The first 27 games were watched by a cumulative audience of 9.1m viewers, a 92 per cent year-on-year increase from 4.8m. The Manchester derby last weekend had an average audience of 852,000.

It’s still small – more than 25 million tuned in to NBC to watch the Dallas Cowboys play the New York Giants this month – but compares well to the impact America’s most popular sport makes on British viewers: an average of about 75,000 a game last season.

The Super Bowl attracted 4.3m across the BBC and Sky. Compare that with the 2010 World Cup final, which was watched by 24m people in the US.

At the grassroots, football is making inroads that NFL could only dream of. Driven by the exploding Hispanic population (who account for one in four people aged under 18), the game is played by an estimated 24m people in the US. According to Fifa, there are 4.2m registered players.

In the UK, Sport England’s research suggests that about 30,000 people play American football at least once a week but the British American Football Association (BAFA) has only 9,485 members, half of whom play for university teams. This comparison between the codes has nothing to do with personal taste. I like college football. I appreciate the tactical subtleties and loyal following.
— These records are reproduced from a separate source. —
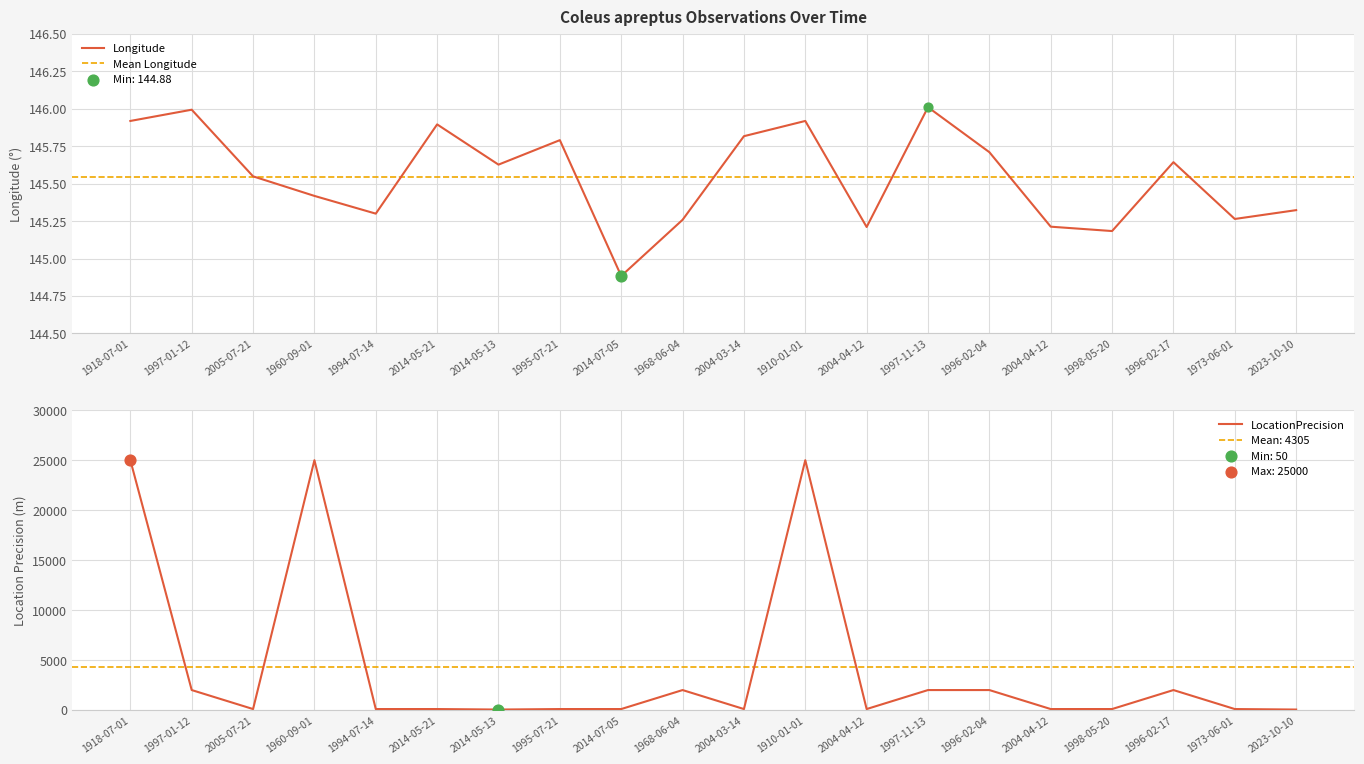

Is the value of LocationPrecision at 1960-09-01 greater than the value of Longitude at 1960-09-01?

Yes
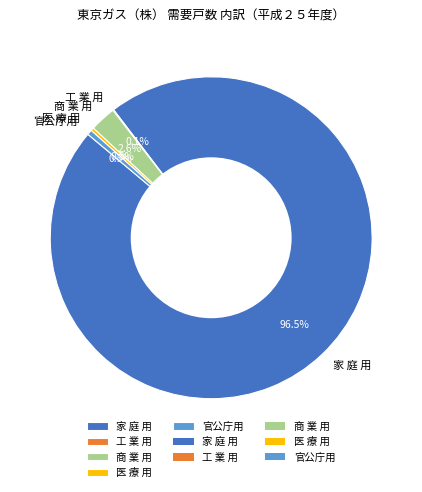

Which slice is the largest?

家 庭 用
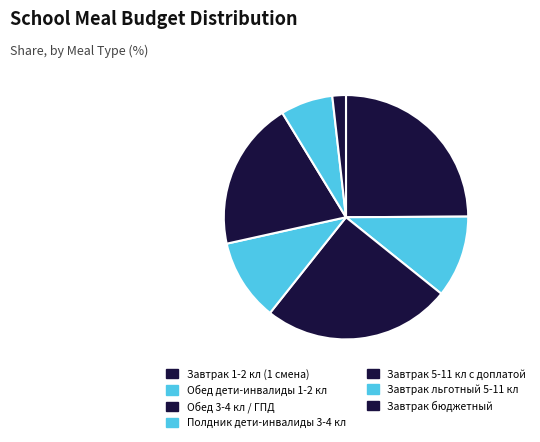

Is there a majority slice in this chart?

No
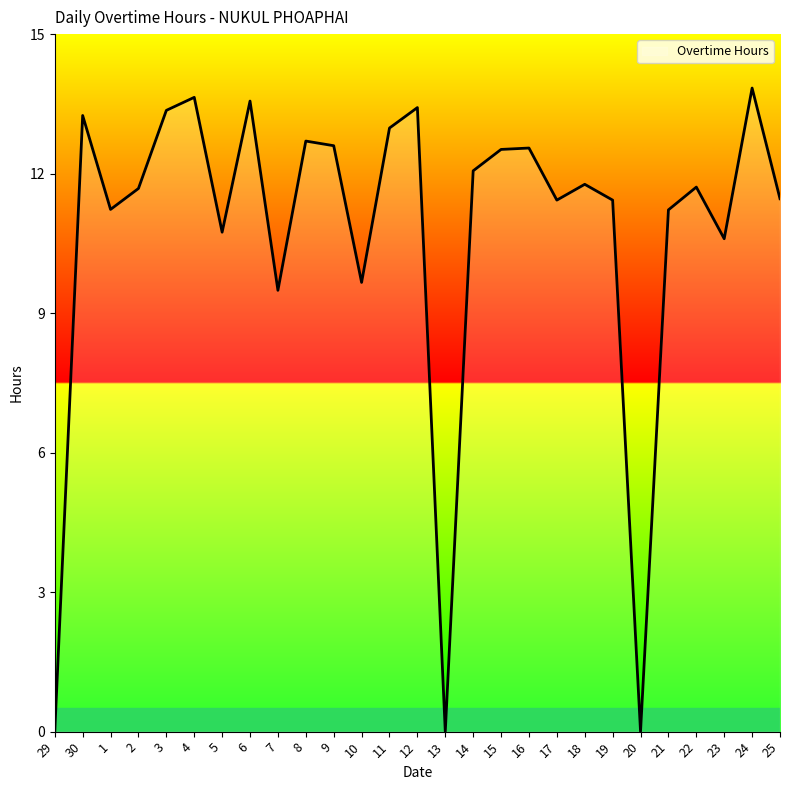

Approximately how many times larger is the value at 19 compared to 17?

1.0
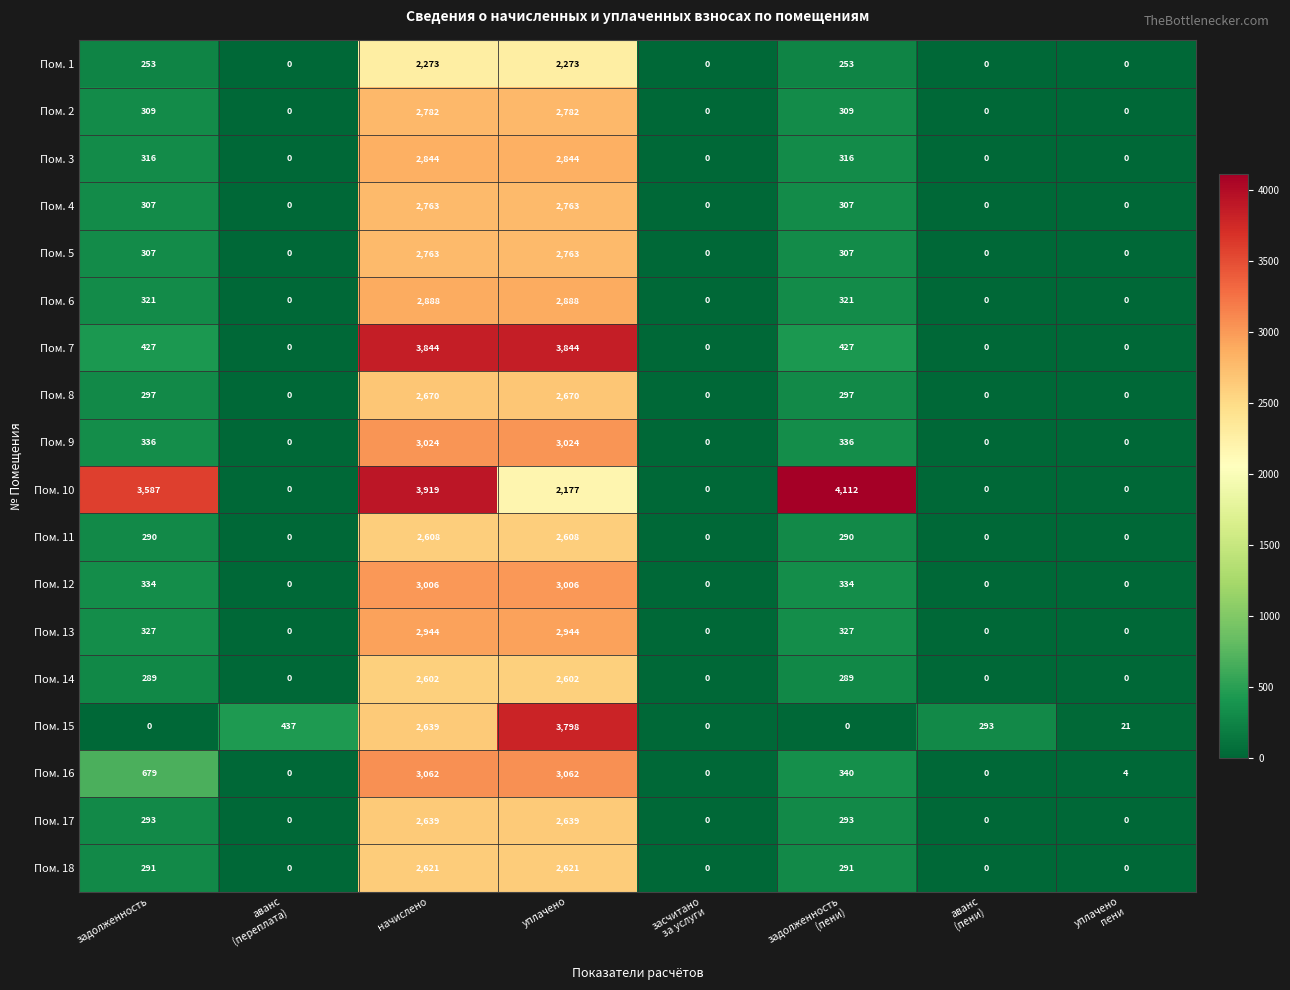

True or false: Пом. 4 has a value of 2763 at уплачено.

True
In 12 years covering global sport, the biggest crowd I have been a part of was a game between the University of Michigan and San Diego State in 2004. The attendance at the Ann Arbor stadium that day was 109,432 and it blew my mind.

My complaint is that the NFL’s presence in London is so over-hyped. Even ardent fans would say the quality is not up to much. We send them Chelsea and Manchester City and in return we get the Vikings, which according to many analysts will be the worst team in the NFL this season, and the Steelers, predicted by Sports Illustrated’s Don Banks to finish last in their division. If the NFL wants to win us over, surely they should send us the best?

The modest grassroots advances American football is making in the UK, where BAFA hails the growth of the junior and women’s game, are laudable.

But the razzmatazz of the NFL shouldn’t fool anyone into thinking it could ever challenge the truly universal game of football. Next summer’s World Cup in Brazil, with games played in the same time-zone, will further chip away at the NFL’s domestic dominance which has arguably reached saturation point.

We should therefore see its European expansion plan for what it is: not a bold offensive move but an entirely defensive one.